Erasable laser 3D printing of stable perovskite CsPbBr3 nanocrystals in fluorophosphate glass

Abstract

In this work, perovskite CsPbBr₃ nanocrystals (NCs) were grown using a femtosecond laser (fs) in a transparent fluorophosphate (FP) glass matrix without damage to the material. TEM images showed the in situ formation of CsPbBr₃ quantum dots (QDs) with sizes of 3–4 nm in the glass matrix after fs laser irradiation. Additional low-temperature treatment leads to the growth of NCs (12 nm) and the appearance of luminescence due to the annealing of defects caused by the capture of photoelectrons by the glass matrix. The effects of writing conditions (pulse power, repetition rate, and recording speed) on luminescence were analyzed. The long-term relaxation of the electronic subsystem in CsPbBr₃ NCs after high-energy fs pulses was recorded. Luminescence spectra at cryogenic temperatures (10 K) and TEM images showed a two-mode size distribution of NCs. The erasure-recovery process of the record was examined, and it was found that the luminescence disappeared when the luminescent NCs were exposed to lower-energy fs pulses.
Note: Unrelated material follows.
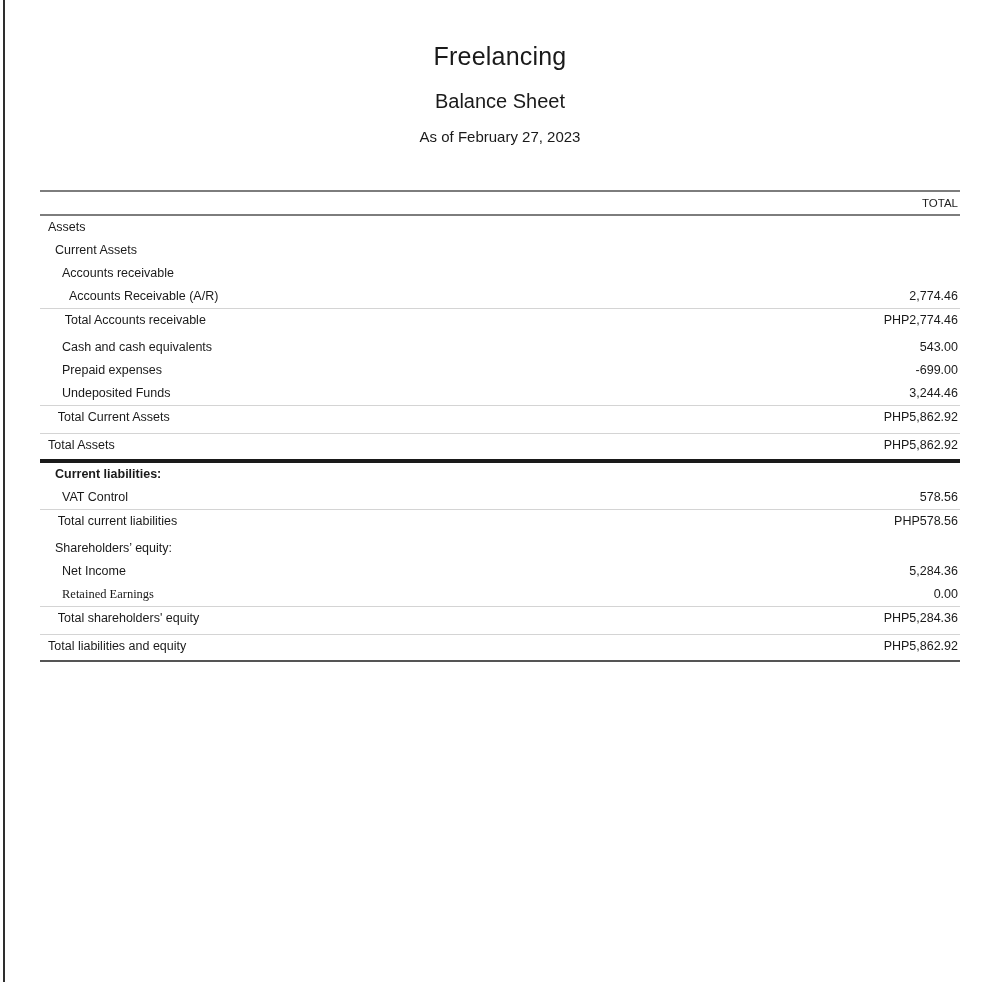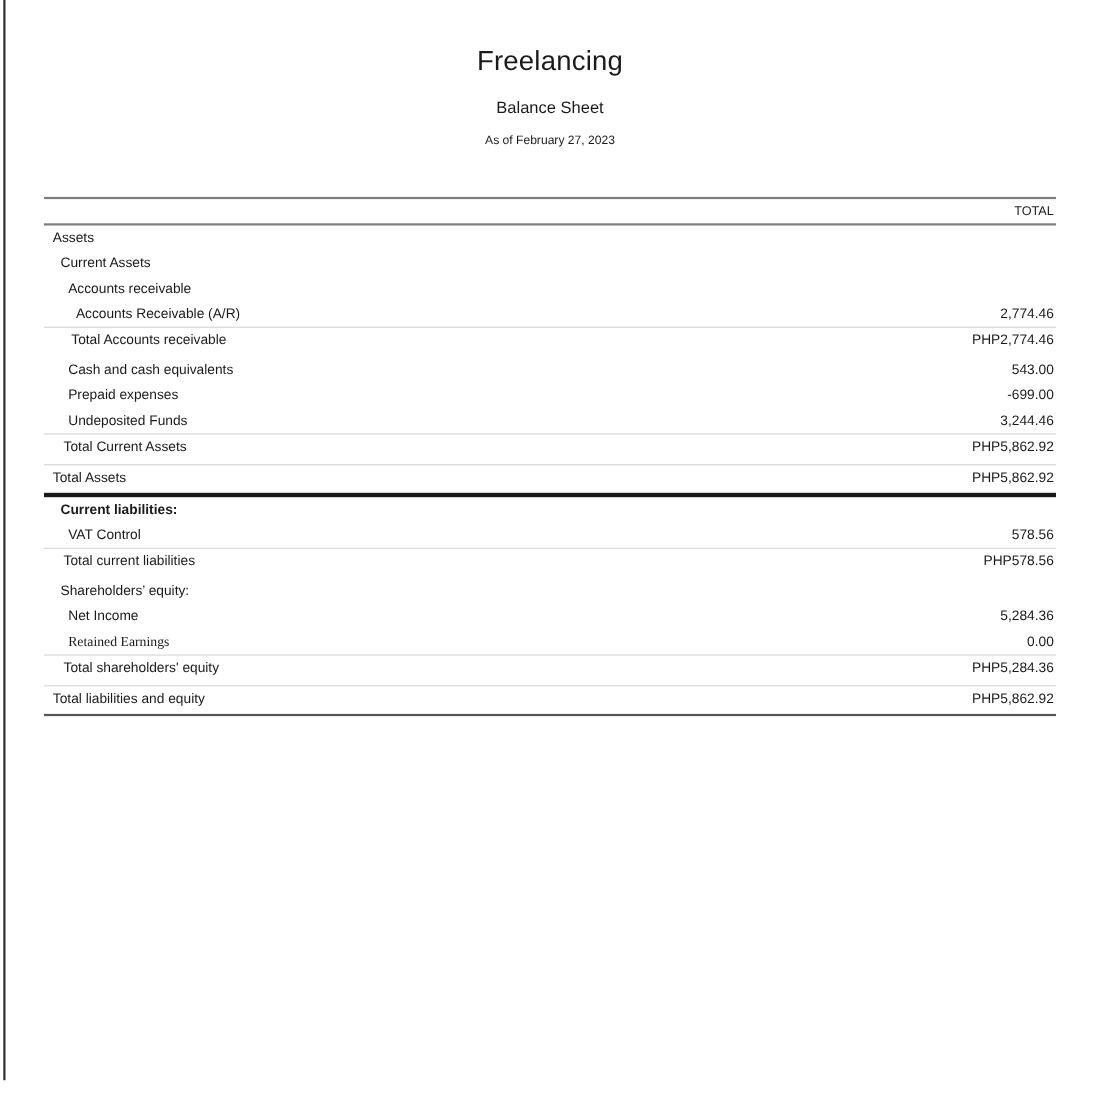"Balance Sheet" .report-title { font-size: 15px -> 20px }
Full recovery of luminescence of Ns occurred during low-temperature annealing at 100–300 °C. Such recording and erasure processes can be repeated for many cycles without changing the luminescence parameters. The stability of the luminescence parameters of NCs in the glass matrix in response to external influences and temperature makes them promising in such fields as high-capacity optical data storage and information encryption.